Kiefer photographed items individually and in groups against backgrounds chosen intentionally, he said, to “bring them to life.” They include a collection of hair combs in different shades of blue; children’s toothbrushes, bright white against a purple background; and foil bubble-packs of pain medication floating on a sea of yellow.
The photos of individual objects are akin to portraits — a pair of earrings, a child’s pink stuffed monkey, an orange canteen — and elevate the ordinary to something almost sacred.
Kiefer, 65, said he had photographed between 3 percent and 5 percent of the tens of thousands of objects in his possession.
Over time, he has learned the reasons that some items repeatedly show up, such as bottles of men’s cologne. Their high alcohol content, he said, makes them useful as a disinfectant for cuts and scrapes. Rubber ducks, which Kiefer at first assumed were children’s toys, have been used as trail markers, tied to branches and brush to show the way for other travelers.
The exhibition at the Boise Art Museum includes 87 framed artworks, an audio installation and a short film. It begins with four photographs of English-language flashcards, intended to orient viewers to the mind-set and planning process of people relocating their lives, said Tara Centybear, the museum’s curator of art and the curator of this show.
She said many of the photographs, especially those of backpacks and their contents, as well as groupings of medications, spoke “to the question of what someone chooses to carry with them when they make a decision like this.”
“El Sueño Americano” is an especially timely exhibition, with the presidential election next month and immigration a top concern. It is also timely for Idaho. In March, the state’s Republican-controlled House passed an immigration bill similar to one signed into law in Texas last December. The Idaho bill makes it a crime for a noncitizen to bypass official ports of entry to enter the state. It also allows local law enforcement to check an individual’s immigration status.
The Boise Art Museum has a long history of showcasing artists “who bring light to issues of universal human importance,” said Melanie Fales, the museum’s executive director. “This is one of those times,” she said.
In the sleek, quiet exhibition space, people on a recent visit moved slowly and contemplatively as they took in each photograph. Many left teary and red-eyed, asking staff members for tissues.
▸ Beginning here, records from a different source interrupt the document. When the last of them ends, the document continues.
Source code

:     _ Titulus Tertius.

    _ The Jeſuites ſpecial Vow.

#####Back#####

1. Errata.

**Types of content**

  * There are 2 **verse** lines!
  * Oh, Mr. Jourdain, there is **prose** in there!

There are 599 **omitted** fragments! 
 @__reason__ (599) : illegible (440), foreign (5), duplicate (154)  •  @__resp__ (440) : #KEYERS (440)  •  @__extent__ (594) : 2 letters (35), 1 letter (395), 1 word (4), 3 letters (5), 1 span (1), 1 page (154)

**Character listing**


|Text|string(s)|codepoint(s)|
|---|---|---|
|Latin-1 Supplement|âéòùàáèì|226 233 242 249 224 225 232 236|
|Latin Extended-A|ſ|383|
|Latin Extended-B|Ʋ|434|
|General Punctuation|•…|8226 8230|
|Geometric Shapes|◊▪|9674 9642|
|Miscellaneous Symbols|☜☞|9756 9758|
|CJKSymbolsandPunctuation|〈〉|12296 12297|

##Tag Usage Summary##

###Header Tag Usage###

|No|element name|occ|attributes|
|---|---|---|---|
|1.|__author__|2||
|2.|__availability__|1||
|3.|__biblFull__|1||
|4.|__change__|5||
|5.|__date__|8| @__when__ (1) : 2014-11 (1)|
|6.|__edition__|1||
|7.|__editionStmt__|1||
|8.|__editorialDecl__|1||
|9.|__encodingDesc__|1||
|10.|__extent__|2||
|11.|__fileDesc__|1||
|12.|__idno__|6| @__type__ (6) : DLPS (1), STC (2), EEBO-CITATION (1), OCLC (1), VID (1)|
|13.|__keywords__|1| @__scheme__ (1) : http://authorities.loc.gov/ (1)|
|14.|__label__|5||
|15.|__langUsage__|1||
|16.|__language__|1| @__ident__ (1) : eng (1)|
Romel Rodriguez, who fled Honduras in May 2019 amid cartel violence, found the exhibition emotionally wrenching. “My brain is like a tornado right now,” he said. “Seeing all this stuff brings everything back, just like when we crossed the border. It was so difficult. It was so scary.”
Rodriguez, now 41, was helped with his resettlement by volunteers in the asylum-seeker hosting program at the Boise Unitarian Universalist Fellowship. Of the 27 people in his group, he said, only three made it across the border; Rodriguez’s partner at the time did not.
A visitor from Oregon, George Bachik, 82, had a strong response to the photographs of children’s backpacks.
“I kept thinking about those kids,” he said. “And seeing things like medications that were taken away, soap, toilet paper and blankets. I don’t think we ever hear the whole, real story about what’s going on at the border, or about the people working there.”
Brenda Padilla, 33, from Guadalajara, Mexico, was in Boise visiting her sister, and they had come together to see the exhibition. Padilla, who said she had known those who tried to cross into the United States, added that she felt “shivers up my arms.”
She was especially moved by the photograph of a love letter to someone named Blanca. “That letter,” Padilla said, closing her eyes and putting a hand to her heart. “I can imagine what she felt like, having that taken away.”